I was building a circuit that includes a High Side Driver which can be summarized from Capture2. I noticed after construction that the boot strap has a hard time charging because of high load impedance to ground and the long Vgs on times.

I found a way to use an astable oscillation with a charge pump to keep the boot strap continuously charge as seen in Catpure3.

I was playing around and found an alternative as seen in Capture1 that prevents more expensive timers and uses extra IO ports from the main IC. The 200k R1 is for the low side driver leakage, C1 is the normal boot strap, D3/D2/C2 is the charge pump injecting a 12VAC waveform at 20kHz.

I noticed that during initial charge from the boot strap when Vc1 ~ 0, instead of charging through the load path to ground, there is a much smaller impedance through D3->C2->GND when Q3 is on and thus makes the original boot strap time constant much less.

Any reason why I shouldn't try this?

Thanks,
BSECE OSU

 

Well since nobody wants to add in on the subject I just thought I'd say it works nicely.

Started out with a Darlington pair but eventually brought the gain down to keep from pushing too far into saturation with a high hfe. For the tinkerers that aren't in the industry like I am, if the release time of the BJT is too long (in my case higher frequencies -> lower impedance -> higher injected current ) and the circuit impedances don't add up to the circuits poles dynamics, pull the gain back.
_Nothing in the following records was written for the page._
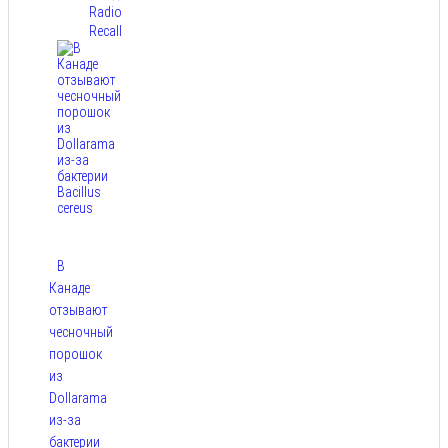
Radio
Recall
В
Канаде
отзывают
чесночный
порошок
из
Dollarama
из-за
бактерии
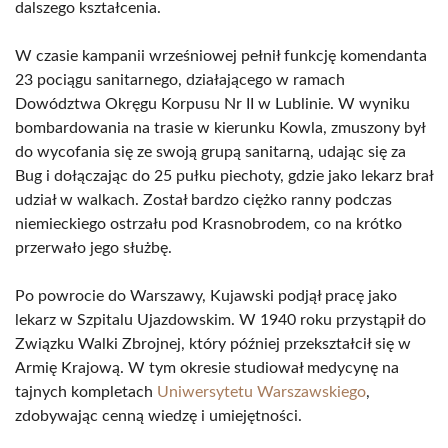
dalszego kształcenia.
W czasie kampanii wrześniowej pełnił funkcję komendanta
23 pociągu sanitarnego, działającego w ramach
Dowództwa Okręgu Korpusu Nr II w Lublinie. W wyniku
bombardowania na trasie w kierunku Kowla, zmuszony był
do wycofania się ze swoją grupą sanitarną, udając się za
Bug i dołączając do 25 pułku piechoty, gdzie jako lekarz brał
udział w walkach. Został bardzo ciężko ranny podczas
niemieckiego ostrzału pod Krasnobrodem, co na krótko
przerwało jego służbę.
Po powrocie do Warszawy, Kujawski podjął pracę jako
lekarz w Szpitalu Ujazdowskim. W 1940 roku przystąpił do
Związku Walki Zbrojnej, który później przekształcił się w
Armię Krajową. W tym okresie studiował medycynę na
tajnych kompletach
Uniwersytetu Warszawskiego
,
zdobywając cenną wiedzę i umiejętności.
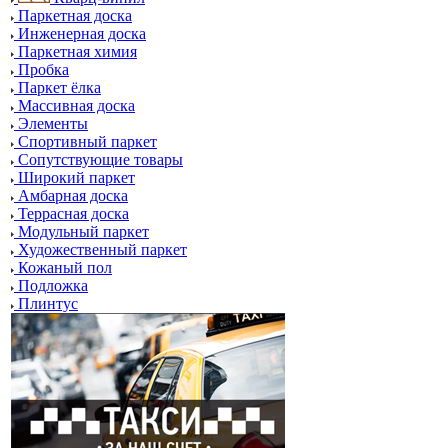
Паркетная доска
Инженерная доска
Паркетная химия
Пробка
Паркет ёлка
Массивная доска
Элементы
Спортивный паркет
Сопутствующие товары
Широкий паркет
Амбарная доска
Террасная доска
Модульный паркет
Художественный паркет
Кожаный пол
Подложка
Плинтус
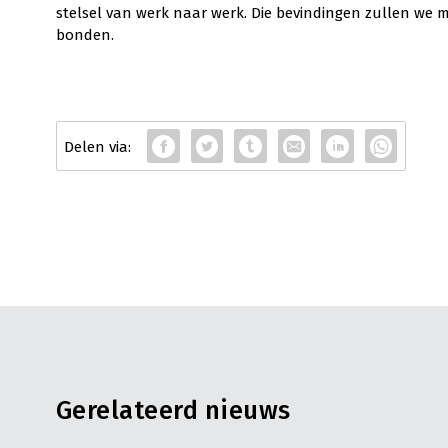
stelsel van werk naar werk. Die bevindingen zullen we
bonden.
Gerelateerd nieuws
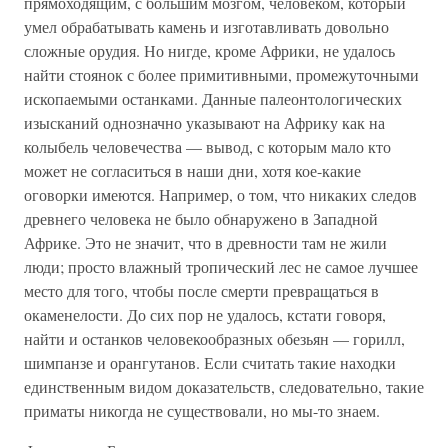
прямоходящим, с большим мозгом, человеком, который
умел обрабатывать камень и изготавливать довольно
сложные орудия. Но нигде, кроме Африки, не удалось
найти стоянок с более примитивными, промежуточными
ископаемыми останками. Данные палеонтологических
изысканий однозначно указывают на Африку как на
колыбель человечества — вывод, с которым мало кто
может не согласиться в наши дни, хотя кое-какие
оговорки имеются. Например, о том, что никаких следов
древнего человека не было обнаружено в Западной
Африке. Это не значит, что в древности там не жили
люди; просто влажный тропический лес не самое лучшее
место для того, чтобы после смерти превращаться в
окаменелости. До сих пор не удалось, кстати говоря,
найти и останков человекообразных обезьян — горилл,
шимпанзе и орангутанов. Если считать такие находки
единственным видом доказательств, следовательно, такие
приматы никогда не существовали, но мы-то знаем.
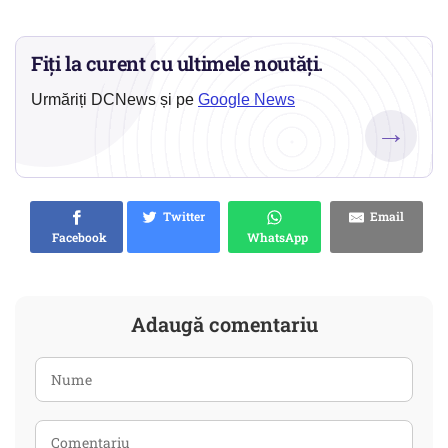
Fiți la curent cu ultimele noutăți.
Urmăriți DCNews și pe
Google News
→
Twitter
Email
Facebook
WhatsApp
Adaugă comentariu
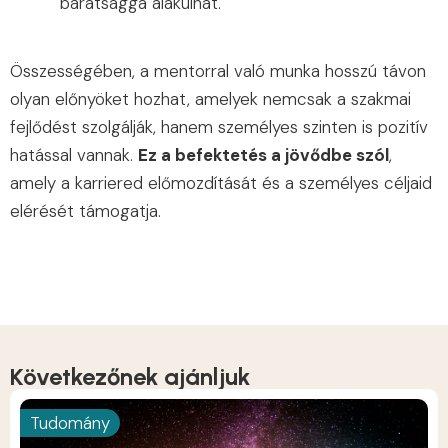
barátsággá alakulhat.
Összességében, a mentorral való munka hosszú távon
olyan előnyöket hozhat, amelyek nemcsak a szakmai
fejlődést szolgálják, hanem személyes szinten is pozitív
hatással vannak.
Ez a befektetés a jövődbe szól
,
amely a karriered előmozdítását és a személyes céljaid
elérését támogatja.
Következőnek ajánljuk
Tudomány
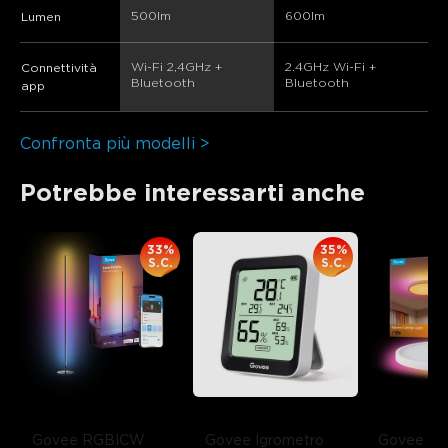
500lm
600lm
Lumen
Wi-Fi 2,4GHz + 
2.4GHz Wi-Fi + 
Connettività
Bluetooth
Bluetooth
app
Confronta più modelli >
Potrebbe interessarti anche
33%
35%
S.C.
S.C.
Govee RGBICW 
Govee Igrometro 
Govee 30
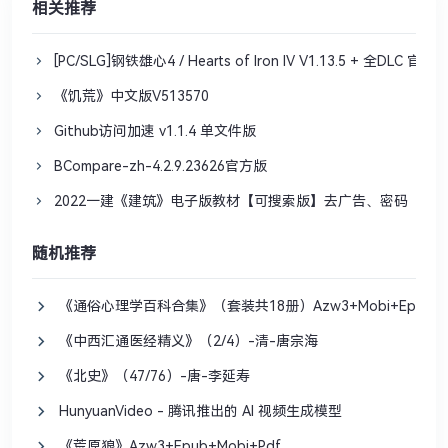
相关推荐
[PC/SLG]钢铁雄心4 / Hearts of Iron IV V1.13.5 + 全DLC 官
《饥荒》中文版V513570
Github访问加速 v1.1.4 单文件版
BCompare-zh-4.2.9.23626官方版
2022一建《建筑》电子版教材【可搜索版】去广告、密码
随机推荐
《通俗心理学百科合集》（套装共18册）Azw3+Mobi+Epub+P
《中西汇通医经精义》（2/4）-清-唐宗海
《北史》（47/76）-唐-李延寿
HunyuanVideo - 腾讯推出的 AI 视频生成模型
《荒原狼》Azw3+Epub+Mobi+Pdf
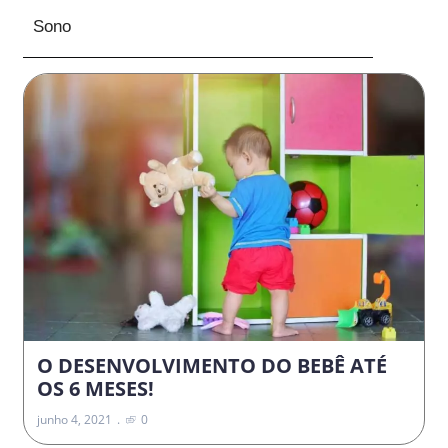
Sono
O DESENVOLVIMENTO DO BEBÊ ATÉ
OS 6 MESES!
junho 4, 2021
0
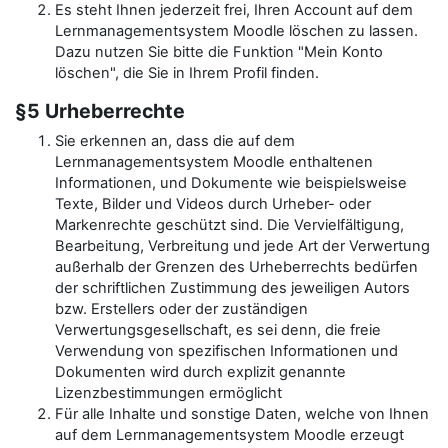
Es steht Ihnen jederzeit frei, Ihren Account auf dem
Lernmanagementsystem Moodle löschen zu lassen.
Dazu nutzen Sie bitte die Funktion "Mein Konto
löschen", die Sie in Ihrem Profil finden.
§5 Urheberrechte
Sie erkennen an, dass die auf dem
Lernmanagementsystem Moodle enthaltenen
Informationen, und Dokumente wie beispielsweise
Texte, Bilder und Videos durch Urheber- oder
Markenrechte geschützt sind. Die Vervielfältigung,
Bearbeitung, Verbreitung und jede Art der Verwertung
außerhalb der Grenzen des Urheberrechts bedürfen
der schriftlichen Zustimmung des jeweiligen Autors
bzw. Erstellers oder der zuständigen
Verwertungsgesellschaft, es sei denn, die freie
Verwendung von spezifischen Informationen und
Dokumenten wird durch explizit genannte
Lizenzbestimmungen ermöglicht
Für alle Inhalte und sonstige Daten, welche von Ihnen
auf dem Lernmanagementsystem Moodle erzeugt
The BJT has a longer time recovery from saturation and gets worse with temperature (use to have issues with manufactured ballast Dali when temps were high for just this reason).

Feel free to use my design (as shown is not recommended for obvious reasons).

Cheers,
BSECE OSU

 

Just in case anybody is interested, I have attached my next attempt for all 3 high side drivers. I have a buck converter circuit to bring voltages 12.6V - 38V down to 9V then a linear regulated 5V for most of the circuit (not shown) and then a double charge pump to get to 15V to charge the boot strap.
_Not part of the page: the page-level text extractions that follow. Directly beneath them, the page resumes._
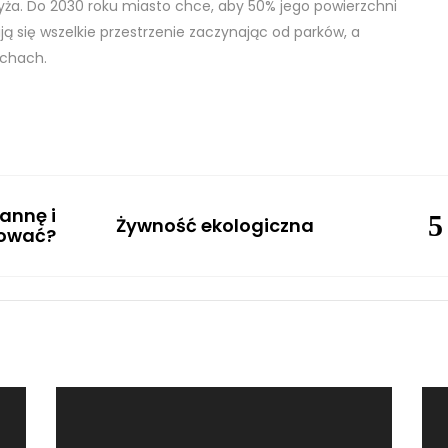
ryża. Do 2030 roku miasto chce, aby 50% jego powierzchni
zają się wszelkie przestrzenie zaczynając od parków, a
achach.
annę i
Żywność ekologiczna
iować?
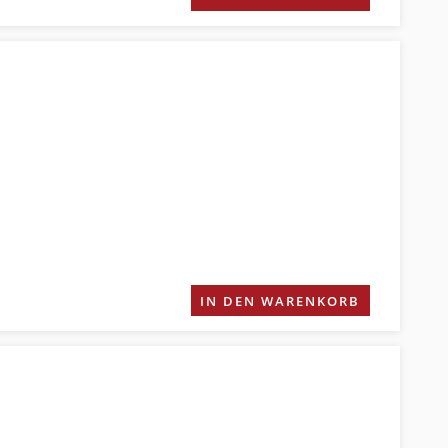
IN DEN WARENKORB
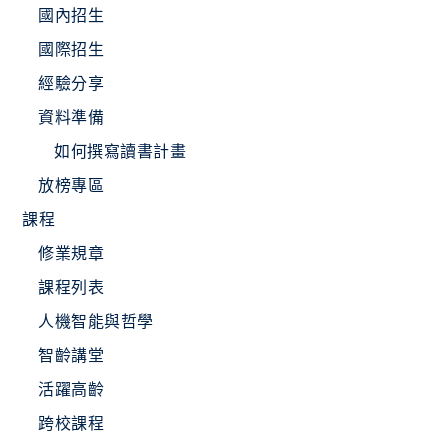
國內招生
國際招生
經驗分享
資料準備
如何撰寫讀書計畫
放榜專區
課程
修業規章
課程列表
人機智能與哲學
智齡講堂
活躍高齡
跨校課程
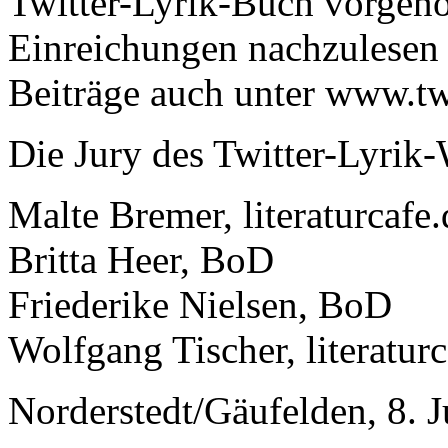
Twitter-Lyrik-Buch vorgen
Einreichungen nachzulesen s
Beiträge auch unter www.twit
Die Jury des Twitter-Lyrik
Malte Bremer, literaturcafe.
Britta Heer, BoD
Friederike Nielsen, BoD
Wolfgang Tischer, literaturc
Norderstedt/Gäufelden, 8.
The BJT Push Pulls minimize input impedance for the charge pumps and losses when switched by the open collector.

All of this is switched by one IC output. I kept the normal boot strap diode in for quicker initial startup and if there is a failure in the switching components, the driver will still get 9V so it won't be catastrophic.

 

Here's a look at the actual driver, its a (5-40)V sensorless DC brushless controller I have been builder for fun. Once I get a finished design, I already have a 300A board design in the mix

 

Just to keep this thread up to date, I found how to center my circuit within Vgs limits throughout the range of Vgs duty (see images with equations and scope captures of high side Vgs with circuit put together "no load")

Note: Iboot is average per cycle

 

Just curious. Why not a low side switch?

 

Hey RONV, the circuit is for a DC Brushless Motor. It uses a three phase bridge to create a rotating magnetic field induced in the wound stator poles. you like it?

 

It's all good. Now I know why you needed the charge pump.